──────── Available data

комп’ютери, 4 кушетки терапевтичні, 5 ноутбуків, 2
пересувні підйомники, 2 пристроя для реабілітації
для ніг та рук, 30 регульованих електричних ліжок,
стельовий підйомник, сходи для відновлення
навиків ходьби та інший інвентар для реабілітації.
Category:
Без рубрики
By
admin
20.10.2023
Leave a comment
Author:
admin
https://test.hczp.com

────────────────

Filter the entries and keep only the lines holding "реабілітації".

* Task result:
пересувні підйомники, 2 пристроя для реабілітації
навиків ходьби та інший інвентар для реабілітації.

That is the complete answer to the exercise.